## Tasks to carry out
a. Answer these three questions from the passage on streaming responses with Ring, one answer per line, marked (i), (ii), (iii):
(i) At the lowest level, what type must a ring response's :body be?
(ii) Which Clojure function converts an OutputStream into a Writer?
(iii) What does (slurp (directory-stream)) return at the REPL?
b. Name every namespace that the code in the Ring streaming passage loads with require, along with the alias each one gets.
c. Write the next part of the passage on streaming responses with Ring, starting after the REPL result at its end.

──────── Passage provided

Streaming responses using ring

This response is too big to wait until it is all generated to send back. The response time for the client is bad. Can we start sending some it earlier?

I needed to send a large list of files to a browser and have it show a directory tree. The response time of trying to generate the entire list was simply too slow. The user would click in their browser and wait.. and wait.. It was not a good user experience. Luckily, I could use streaming responses to start sending data as soon as a small portion was ready.

Ring streaming at the lowest level, InputStreams and OutputStreams

The lowest level way is to send a ring response with a :body of type java.io.InputStream. An InputStream is designed to have data read from it, which makes putting data in require a bit of book keeping. However, ring provides ring.util.io/piped-input-stream which handles this book keeping and provides a OutputStream for your use. An OutputStream is designed to have input placed into it, and works with functions like clojure.core/spit. It is one of the lower level io abstractions in java, and works at the byte level.

However, many libraries will want something that understands more than bytes. For example, clojure.data.xml'sclojure.data.xml/emit and cheshire's chesire.core/generate-stream both expect a java.io.Writer. A Writer is able to work at the Character and String level. Clojure provides a function clojure.java.io/writer to convert an OutputStream into a Writer.

With piped-input-stream and writer we can start putting together a streaming response. Imagine we hava a function directory-list which will return a xml response, such as from clojure.data.xml/parse. We'd prefer not to have the entire parse structure and a string for the response in memory due to space and time constraint.

Attempt 1: Sending a large XML response

(require '[clojure.data.xml :as xml])
(require '[clojure.java.io :as io])
(require '[ring.util.io :as ring-io])

(defn directory-list []
  ;; A small xml for demonstration.  Imagine something much larger
  (xml/parse (java.io.StringReader.
              "<?xml version=\"1.0\" encoding=\"UTF-8\"?><foo><bar><baz>The baz value</baz></bar></foo>")))

(defn directory-stream []
  (ring-io/piped-input-stream
    #(xml/emit (directory-list)
               (io/make-writer % {})))))

This looks like it should work, but if we test it out at the repl we can see a problem.

(slurp (directory-stream))
;;=>  ""

────────────────
──────── Given data

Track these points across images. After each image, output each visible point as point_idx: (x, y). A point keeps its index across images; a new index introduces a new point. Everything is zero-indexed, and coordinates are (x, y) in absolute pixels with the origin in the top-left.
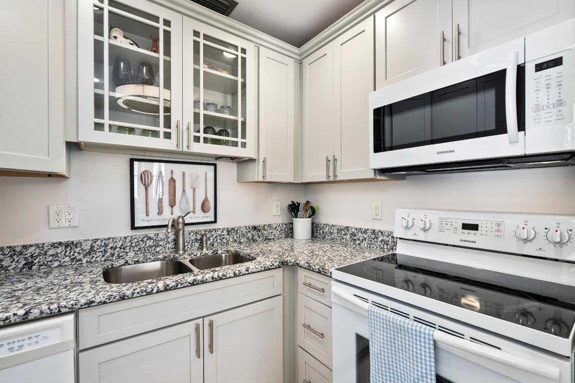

────────────────

## Task-by-task answers
a.
(i) java.io.InputStream
(ii) clojure.java.io/writer
(iii) An empty string, ""

b.
clojure.data.xml, aliased as xml
clojure.java.io, aliased as io
ring.util.io, aliased as ring-io

c.
When we try reading from the stream it is empty! This happens due to the intermediate Writer we have created. It will buffer data to make sure to send efficently. piped-input-stream will close the underlying OutputStream when it is done with it, but no one currently tells the Writer it should be done. So anything stored in its buffer gets lost. To fix this, we need to use java.io.Writer#flush after the emit.

(defn directory-stream []
  (ring-io/piped-input-stream
    #(let [writer (io/make-writer % {})]
       (xml/emit (directory-list))
           (.flush writer))))

Then when testing it at a repl, we can get the entire response.

(slurp (directory-stream))
;;=>  "<?xml version=\"1.0\" encoding=\"UTF-8\"?><foo><bar><baz>The baz value</baz></bar></foo>"

Complete XML streaming example

(ns z.core
  (:require [ring.adapter.jetty :as jetty]
            [clojure.data.xml :as xml]
            [clojure.java.io :as io]
            [ring.util.io :as ring-io]
            [ring.util.response :as response])
  (:import java.io.OutputStreamWriter
           java.io.BufferedWriter
           java.net.URL))

(defn data
  "Download a 5MB file and parse it"
  []
  (-> "http://www.cs.washington.edu/research/xmldatasets/data/tpc-h/orders.xml"
      URL.
      .openStream
      xml/parse))

(defn send-xml [request]
  (if (= (:uri request) "/stream")
    (response/response
     (ring-io/piped-input-stream
      #(->> (io/make-writer % {})
            (xml/emit (data))
            .flush)))
    (response/response
     (xml/emit-str (data)))))

(comment
  (def server (jetty/run-jetty #'send-xml {:port 8080 :join? false}))
  (.stop server))

If we start a server as mentioned in the comment and use curl to check it we can see http://localhost:8080/stream begins streaming "quickly", where as http://localhost:8080 waits until the entire response is generated.